Their headdresses, clothing, and jewelry were always prominent and their gestures and postures graceful. On the other hand, the devils and giants in the paintings were drawn with canine fangs, bulging eyes, and fat bodies.
Nowadays in Kamasan, you can still see painters working in the traditional Wayang style.
Ubud Style
At the end of the 1920s, the Bali paintings were in decline caused by a lack of new orders for temples and religious ceremonies.
But then the German painter Walter Spies and later the Dutch painter Rudolf Bonnet settled down in Ubud.
They brought with them European painting techniques that were completely new to Bali. Local Balinese artists were influenced by them and started to see painting as an art form. Something they’ve never done before.
Walter Spies and Rudolf Bonnet formed the Pita Maha Group together with the royal Cokorda Gede Agung Sukawati from Ubud. Their aim was to help local painters to be more expressive, develop their painting skills and create an international market for their works. From then on local painters started using shades and depths, bright colors and perspective in their works.
The Pita Maha Group was a huge success. A lot of painters started to join the group and make a living from their Balinese paintings. Paintings were eventually sold word wide.
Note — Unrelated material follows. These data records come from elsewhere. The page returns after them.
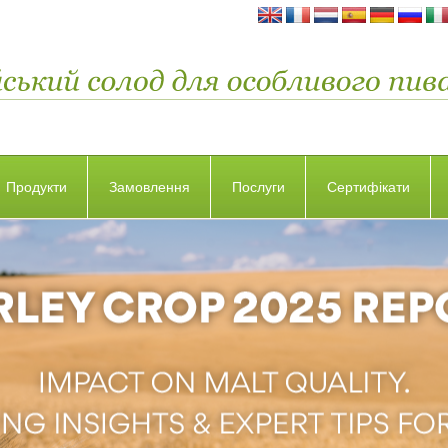
Продукти
Замовлення
Послуги
Сертифікати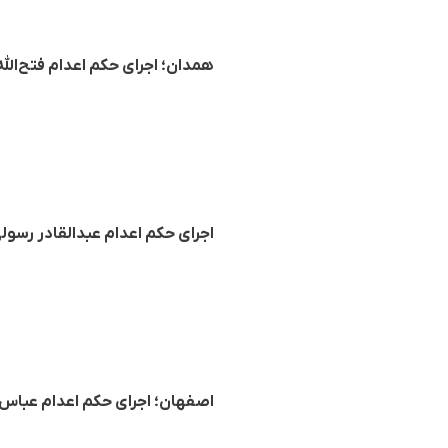
همدان؛ اجرای حکم اعدام فتح‌الله
اجرای حکم اعدام عبدالقادر رسولی
اصفهان؛ اجرای حکم اعدام عباس ا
Their types of painting styles are known as the Ubud Style.
The Pita Maha Group existed until the outbreak of World War II. Walter Spies (German national) was imprisoned by the Dutch colonial power and put on a boat to Sri Lanka. This prisoner boat was bombarded by the Japanese killing Walter Spies.
Rudolf Bonnet was also imprisoned and put in work camps around South-East Asia. However, he returned after the war and co-founded one of the best museums in Ubud
The Pita Maha Group also influenced painters in the neighboring village of Batuan. The painters, however, remained to apply the Kamasan style of crowded canvasses with scenes from daily lives. Their style is called the Batuan style.
Young Artist Style
After the war in 1956, another Dutch painter called Arie Smit settled down in Penestanan near Ubud. He opened a studio where the children of local rice farmers were stimulated to draw from their imagination and experiences of daily life.
Arie Smit provided the local children with as many painting materials as possible. They drew differently than the painters from the Pita Maha school, who loved to paint traditional reflections of myths and legends.
The students of the Young Artist style as they were called, used a childish painting style with bright colors and dark outlines in their paintings.
Influence of tourism
With the rise of tourism in the 1960s, more paintings were drawn than ever in Bali. This was also the time when mass production of Balinese paintings in every style possible started to arrive.
The Balinese people started to open shops or galleries with all sorts of art for tourists. This explains the many art shops in the tourism centers of Kuta, Sanur, and Ubud.
If you are interested in buying any of the paintings try to visit one of the museums in Ubud. At Puri Lukisan Museum, Neka Museum or the Arma Museum you can get a good overview of the various painting styles. This will give you an idea of what to look for in a painting when buying a painting.
To make pictures in the museums is prohibited because the flash of your camera could damage the paintings. Therefore for this page, we’ve used pictures from the museum websites.